I've taken to reading anthologies. I'm low on fresh 'log', appalled by the Times lists, the New Yorker...David Foster Wallace has been dead nearly 2 1/2 years. So the ones I choose are the so-called alternative collections--what I like mostly is they don't separate fiction and non-fiction, poetry or graphic narratives. It's random-- the catchword of our culture, and the former title of a publishing gargantua. Only now, post-mortem, do I get the humor.
It's not the writing per se, but the reminder that all these niche-writers co-exist---post-Katrina journalists, Haitian activists, torture survivors, doodlers, animal rescuers, ex and future cons, sadists, perverts, and those compelled by unbearable lives. I like trusting Eggers et al to muck through Esquire and Slate issues and reprint with font democracy-- no ads, no boldface bylines.
Walking through Chelsea today I am reminded about our challenged language and why, despite the OED addition of colloquialisms and IM acronyms, we rely on strings of adjectives to describe the enormous range of objects which ally themselves under the noun 'Art' (which I first mistook, having heard Shakespeare at an early age, as a verb; maybe closer to some meaning). Galleries today are anthologies at best... but the whole system of nomenclature needs an overhaul. The auction houses have for years been struggling with a soft-focus line between Photography, Contemporary, Latin, Chinese...when a huge number of works wander across borders.
And for those who actually follow the philosophical progression of what art is or is not (I had the course in grad school--- with the anthology that is so dated it's become current)...the true vanguard can be unexhibitable. I'd even suggest that non-marketability might be a prerequisite. But that's like recording music only mosquitos can hear... one risks deleting a huge audience which has not just made 'art' as necessary as a household TV, but a virtual Wall Street institution. The incredible thing is---unlike fine and large diamonds which are only for the monied--- it's the same $10 paint and canvas--- or whatever... and who sets the line between what is auctioned at Hotel Parking Lot $19.95-and- under sales...or the top lot of the evening Contemporary auctions. Piles of wrapped candy, dead fish--- basketballs... what if a Hirst spin-art piece found its way into the Marriott ? How many Hedge Fund masterminds would pick it out?
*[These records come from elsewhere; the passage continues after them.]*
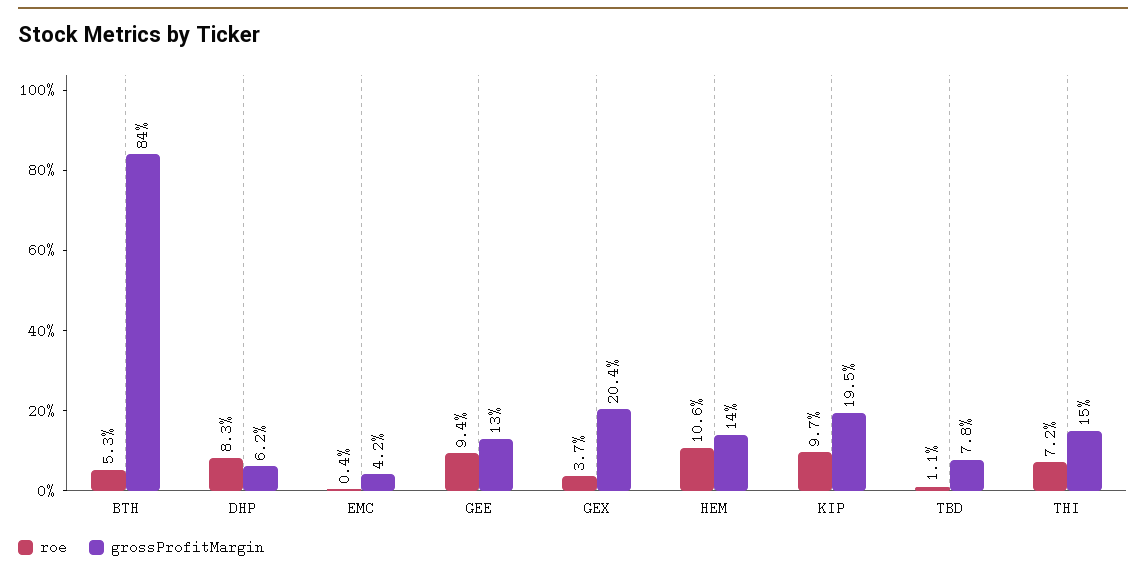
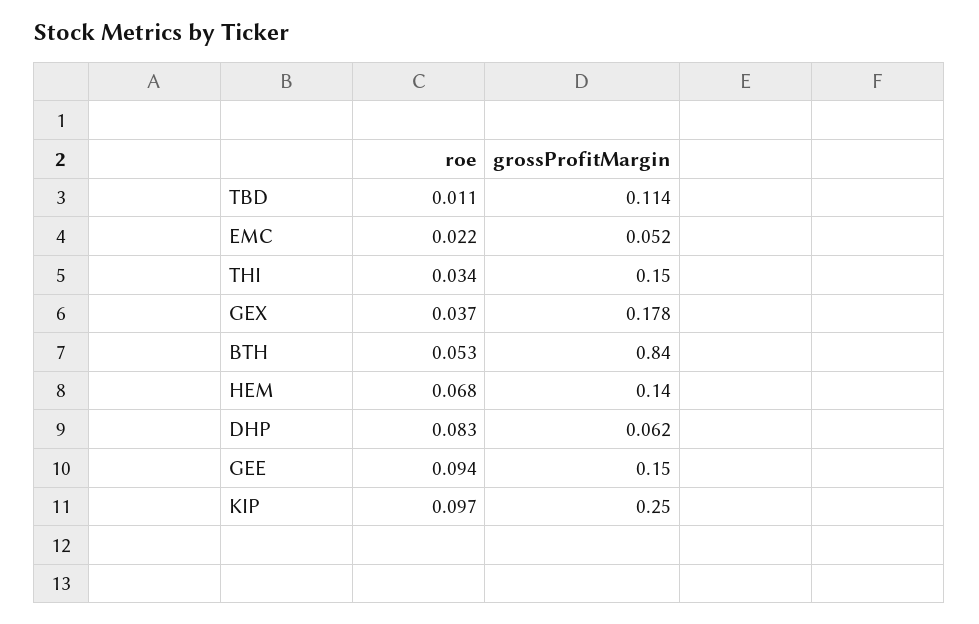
roe, EMC: 0.004 -> 0.022
grossProfitMargin, EMC: 0.042 -> 0.052
grossProfitMargin, GEE: 0.13 -> 0.15
grossProfitMargin, GEX: 0.204 -> 0.178
roe, HEM: 0.106 -> 0.068
grossProfitMargin, KIP: 0.195 -> 0.25
grossProfitMargin, TBD: 0.078 -> 0.114
roe, THI: 0.072 -> 0.034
So what is art? Should it be domesticated, like lap-dogs, for the rich? Is it 'decorative'? I admit to loving my paintings. I love the colors, the composition--sometimes the subjects make people squirm, but there's an element of aesthetic priority there...
Still...I expect the artists on the edge to be doing things that are hideous, disturbing, provocative. I also concede the concept of the art 'market' can only support some conceptual projects. Of these, we need souvenirs for our walls--- drawings or even photos or bits of hair and blood. Saleable things. In the old days, foundations supported public art projects. Now corporations support them--- the same corporations which own and trade these artists-- whose CEOs sit on museum boards and allocate funds for their artists' exhibitions. Is this different from insider trading?
Am I getting old or do the endless columns of reviews seem to be rehashing the same praise in the same language for the same cyclical reinventions of the past 2 or 3 decades? We have copyrights for music, but the mindless glut of pop melodies has us audio-tranquillized so we scarcely care whether we've heard a song last week or 25 years ago. And does it matter? When a forgerer can't even get away with an exact copy...is unintentional imitation anti-art? Sherrie Levine and Mike Bidlo have made a career of it...
I spend less and less time in galleries... I am in and out...can't find much to dwell on, and I am less well-dressed than the average weekend gallery gawker these days. Not to mention the staff. Larry Gagosian really does resemble a Duane Hanson real-estate agent. And obviously he has his own tanning bed. Something truly inapppropriate and downright sleazy about these new gallery moguls. Caveat emptor. The business is self-regulating. Dangerous. Greedy. I pity the artists. Other artists envy and pity the artists. Some artists ignore it all and keep their work under their beds. This is the work we need to see. The unpublished, the unphotographed, the unanthologized.
When I was 21 and graduated with awards from my highbrow Art History program, a well-known philosopher/aesthetician called me and asked me for a date. He was rather old--
not handsome but huge on brain-appeal, and I guess I was bohemian-hot back then, and I was new in New York City, single, and fair game. Of course I was terrified and overwhelmed. Flattered. He took me to see Rocky. By the 4th raw-egg drink, I realized he was putting me in my deserved place. He's now been dead for decades but I wonder where he'd have taken a Gagosian to lunch. McDonald's? Maybe the dumpsters behind Chelsea Piers which one could see from his galleries were anyone to open a window and let some reality and fresh air in.